Motivation
Most image classification research assumes access to large, curated datasets and GPU clusters. This project investigates the opposite scenario: what happens when you have fewer than 100 images, no specialized hardware, and need to distinguish between two visually similar species — Eastern cottontail rabbits and European hares?
Approach
85 images were scraped from the web and split using Stratified K-Fold Cross Validation to ensure balanced evaluation despite the small, uneven dataset. The CNN architecture was kept deliberately simple to avoid overfitting, with dropout regularization as the primary defense.

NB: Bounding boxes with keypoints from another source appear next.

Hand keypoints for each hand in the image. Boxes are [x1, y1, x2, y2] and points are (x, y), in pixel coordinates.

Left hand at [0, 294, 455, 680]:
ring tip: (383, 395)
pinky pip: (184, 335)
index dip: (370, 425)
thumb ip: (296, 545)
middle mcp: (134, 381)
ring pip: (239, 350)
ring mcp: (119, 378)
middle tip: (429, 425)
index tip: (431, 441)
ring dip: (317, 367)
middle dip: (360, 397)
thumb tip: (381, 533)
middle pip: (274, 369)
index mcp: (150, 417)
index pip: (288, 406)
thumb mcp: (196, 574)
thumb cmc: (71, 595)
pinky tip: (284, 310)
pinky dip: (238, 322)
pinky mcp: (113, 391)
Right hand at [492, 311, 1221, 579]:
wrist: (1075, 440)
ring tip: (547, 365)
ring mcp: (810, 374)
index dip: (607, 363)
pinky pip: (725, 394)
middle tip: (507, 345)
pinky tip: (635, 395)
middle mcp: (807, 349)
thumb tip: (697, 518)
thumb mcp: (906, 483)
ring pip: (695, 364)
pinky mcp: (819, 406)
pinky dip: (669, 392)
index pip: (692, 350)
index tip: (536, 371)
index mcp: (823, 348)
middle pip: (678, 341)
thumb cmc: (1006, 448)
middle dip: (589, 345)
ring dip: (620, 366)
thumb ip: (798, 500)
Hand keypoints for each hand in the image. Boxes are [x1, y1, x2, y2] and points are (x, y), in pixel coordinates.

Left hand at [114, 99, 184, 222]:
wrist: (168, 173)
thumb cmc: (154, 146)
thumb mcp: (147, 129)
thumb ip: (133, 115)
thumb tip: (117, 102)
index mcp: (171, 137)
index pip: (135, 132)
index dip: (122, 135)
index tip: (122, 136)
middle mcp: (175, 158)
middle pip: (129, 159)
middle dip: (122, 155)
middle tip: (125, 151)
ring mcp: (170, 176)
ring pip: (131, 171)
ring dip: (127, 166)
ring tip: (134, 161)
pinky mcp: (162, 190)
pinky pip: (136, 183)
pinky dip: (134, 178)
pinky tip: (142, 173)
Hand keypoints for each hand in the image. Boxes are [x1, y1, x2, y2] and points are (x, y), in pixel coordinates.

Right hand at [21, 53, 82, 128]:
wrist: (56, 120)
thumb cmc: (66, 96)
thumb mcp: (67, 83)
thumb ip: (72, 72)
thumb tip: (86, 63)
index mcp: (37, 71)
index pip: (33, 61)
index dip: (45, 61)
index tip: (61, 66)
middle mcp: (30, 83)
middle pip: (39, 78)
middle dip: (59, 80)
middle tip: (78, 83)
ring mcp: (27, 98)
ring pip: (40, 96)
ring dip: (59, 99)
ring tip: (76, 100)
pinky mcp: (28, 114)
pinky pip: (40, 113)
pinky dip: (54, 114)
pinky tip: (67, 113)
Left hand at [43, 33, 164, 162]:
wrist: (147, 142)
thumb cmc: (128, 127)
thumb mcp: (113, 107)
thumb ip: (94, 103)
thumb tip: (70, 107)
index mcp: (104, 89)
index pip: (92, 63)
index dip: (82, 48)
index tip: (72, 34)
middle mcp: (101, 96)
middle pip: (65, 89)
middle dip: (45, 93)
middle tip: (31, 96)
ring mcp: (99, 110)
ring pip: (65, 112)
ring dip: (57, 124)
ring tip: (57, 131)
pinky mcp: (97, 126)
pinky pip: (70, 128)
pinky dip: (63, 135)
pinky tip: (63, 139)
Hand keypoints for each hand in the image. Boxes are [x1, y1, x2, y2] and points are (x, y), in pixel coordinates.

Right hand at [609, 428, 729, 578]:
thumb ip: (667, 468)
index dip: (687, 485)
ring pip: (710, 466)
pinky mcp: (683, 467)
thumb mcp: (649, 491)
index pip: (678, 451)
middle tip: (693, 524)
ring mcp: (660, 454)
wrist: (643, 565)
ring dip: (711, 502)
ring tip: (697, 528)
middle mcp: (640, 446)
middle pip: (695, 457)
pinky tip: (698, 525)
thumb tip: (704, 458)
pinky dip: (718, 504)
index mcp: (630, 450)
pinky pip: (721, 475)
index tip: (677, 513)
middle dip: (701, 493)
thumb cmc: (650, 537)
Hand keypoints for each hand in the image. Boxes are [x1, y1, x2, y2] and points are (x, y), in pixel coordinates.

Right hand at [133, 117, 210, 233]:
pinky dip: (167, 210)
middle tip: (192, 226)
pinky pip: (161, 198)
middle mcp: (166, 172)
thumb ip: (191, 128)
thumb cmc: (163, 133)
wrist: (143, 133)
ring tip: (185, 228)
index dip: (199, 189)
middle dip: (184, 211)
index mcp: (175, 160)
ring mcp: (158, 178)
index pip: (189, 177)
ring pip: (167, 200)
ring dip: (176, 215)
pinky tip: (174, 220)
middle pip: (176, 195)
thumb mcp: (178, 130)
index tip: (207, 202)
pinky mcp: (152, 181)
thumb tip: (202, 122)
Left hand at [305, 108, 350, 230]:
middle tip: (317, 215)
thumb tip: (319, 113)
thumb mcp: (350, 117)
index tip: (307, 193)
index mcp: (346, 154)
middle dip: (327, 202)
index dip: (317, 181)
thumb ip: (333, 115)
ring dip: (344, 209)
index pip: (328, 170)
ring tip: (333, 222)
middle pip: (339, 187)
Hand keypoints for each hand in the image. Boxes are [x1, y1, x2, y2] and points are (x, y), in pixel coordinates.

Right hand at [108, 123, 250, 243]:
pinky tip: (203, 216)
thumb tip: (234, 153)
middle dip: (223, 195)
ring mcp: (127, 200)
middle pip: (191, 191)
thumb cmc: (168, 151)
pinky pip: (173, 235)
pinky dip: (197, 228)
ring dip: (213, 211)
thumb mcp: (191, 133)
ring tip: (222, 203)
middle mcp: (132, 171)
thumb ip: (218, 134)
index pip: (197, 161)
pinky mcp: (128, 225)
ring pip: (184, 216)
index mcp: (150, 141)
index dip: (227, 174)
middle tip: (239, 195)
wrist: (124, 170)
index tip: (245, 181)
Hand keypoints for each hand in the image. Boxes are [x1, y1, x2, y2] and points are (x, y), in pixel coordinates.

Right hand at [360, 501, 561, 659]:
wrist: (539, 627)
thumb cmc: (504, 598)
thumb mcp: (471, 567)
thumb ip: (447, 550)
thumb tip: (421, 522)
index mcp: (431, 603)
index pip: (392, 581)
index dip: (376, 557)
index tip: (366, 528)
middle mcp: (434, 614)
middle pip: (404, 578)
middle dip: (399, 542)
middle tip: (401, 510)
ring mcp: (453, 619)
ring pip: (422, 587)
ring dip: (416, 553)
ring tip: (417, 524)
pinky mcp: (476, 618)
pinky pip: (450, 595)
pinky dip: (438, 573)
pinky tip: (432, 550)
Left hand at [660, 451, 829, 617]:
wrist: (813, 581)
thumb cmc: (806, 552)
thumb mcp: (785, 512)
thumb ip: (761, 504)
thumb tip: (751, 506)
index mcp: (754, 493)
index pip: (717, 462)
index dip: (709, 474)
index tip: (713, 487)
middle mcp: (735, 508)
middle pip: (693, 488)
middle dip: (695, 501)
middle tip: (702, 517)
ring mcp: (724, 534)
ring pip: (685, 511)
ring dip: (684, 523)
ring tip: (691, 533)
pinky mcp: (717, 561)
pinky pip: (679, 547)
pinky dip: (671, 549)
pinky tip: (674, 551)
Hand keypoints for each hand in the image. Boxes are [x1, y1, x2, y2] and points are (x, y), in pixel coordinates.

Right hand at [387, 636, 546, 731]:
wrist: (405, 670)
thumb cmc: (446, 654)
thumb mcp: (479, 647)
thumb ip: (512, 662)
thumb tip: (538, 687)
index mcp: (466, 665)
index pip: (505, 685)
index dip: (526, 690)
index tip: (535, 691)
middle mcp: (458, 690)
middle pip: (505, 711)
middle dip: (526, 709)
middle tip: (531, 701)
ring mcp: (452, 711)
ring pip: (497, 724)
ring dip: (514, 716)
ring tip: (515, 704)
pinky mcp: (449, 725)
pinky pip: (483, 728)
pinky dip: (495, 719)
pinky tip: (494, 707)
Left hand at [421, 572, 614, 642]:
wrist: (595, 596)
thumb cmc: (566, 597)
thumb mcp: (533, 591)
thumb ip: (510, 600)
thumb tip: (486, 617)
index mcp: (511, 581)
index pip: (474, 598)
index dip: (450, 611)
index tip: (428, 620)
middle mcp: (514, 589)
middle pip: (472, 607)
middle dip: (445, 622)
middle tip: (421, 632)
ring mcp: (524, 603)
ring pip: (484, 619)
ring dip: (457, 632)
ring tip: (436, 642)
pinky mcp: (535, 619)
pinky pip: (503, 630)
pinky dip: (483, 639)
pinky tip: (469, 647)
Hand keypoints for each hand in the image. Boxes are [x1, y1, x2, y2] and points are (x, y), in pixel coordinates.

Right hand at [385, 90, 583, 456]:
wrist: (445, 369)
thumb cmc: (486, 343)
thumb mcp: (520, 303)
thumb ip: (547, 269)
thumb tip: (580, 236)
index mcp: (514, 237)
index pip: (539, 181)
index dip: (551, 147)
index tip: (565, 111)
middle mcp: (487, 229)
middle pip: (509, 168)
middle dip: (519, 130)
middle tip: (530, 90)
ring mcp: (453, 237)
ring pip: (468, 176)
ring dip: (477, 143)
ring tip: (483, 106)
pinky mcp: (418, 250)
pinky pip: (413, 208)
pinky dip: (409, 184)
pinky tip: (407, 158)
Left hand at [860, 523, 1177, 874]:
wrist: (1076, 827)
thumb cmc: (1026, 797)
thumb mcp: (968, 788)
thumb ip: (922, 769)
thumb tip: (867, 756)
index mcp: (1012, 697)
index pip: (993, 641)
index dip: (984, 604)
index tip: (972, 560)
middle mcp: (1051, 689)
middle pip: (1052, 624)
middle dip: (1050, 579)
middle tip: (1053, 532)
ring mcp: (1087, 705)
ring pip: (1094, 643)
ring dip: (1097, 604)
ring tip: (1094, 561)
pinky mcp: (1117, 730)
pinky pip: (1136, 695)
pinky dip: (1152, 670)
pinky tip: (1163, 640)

A systematic search over optimizers (Adam, SGD, SGD+momentum), batch sizes (2, 4, 8), and architecture depth was conducted. Each configuration was evaluated across all folds to produce reliable metrics.
Results
The best configuration — SGD with momentum and a batch size of 2 — achieved:
- Test accuracy: 0.647
- F1 score: 0.575
- Precision: 0.8
- Recall: 0.625
Smaller batch sizes consistently outperformed larger ones, likely because they introduced beneficial noise during gradient updates on such a small dataset.
Key Takeaway
Architecture and regularization can only compensate so much for insufficient data. Despite exploring a wide range of hyperparameter combinations and applying standard small-dataset techniques, accuracy plateaued well below what would be achievable with a larger corpus. The fundamental bottleneck is data quantity — not model capacity or training strategy.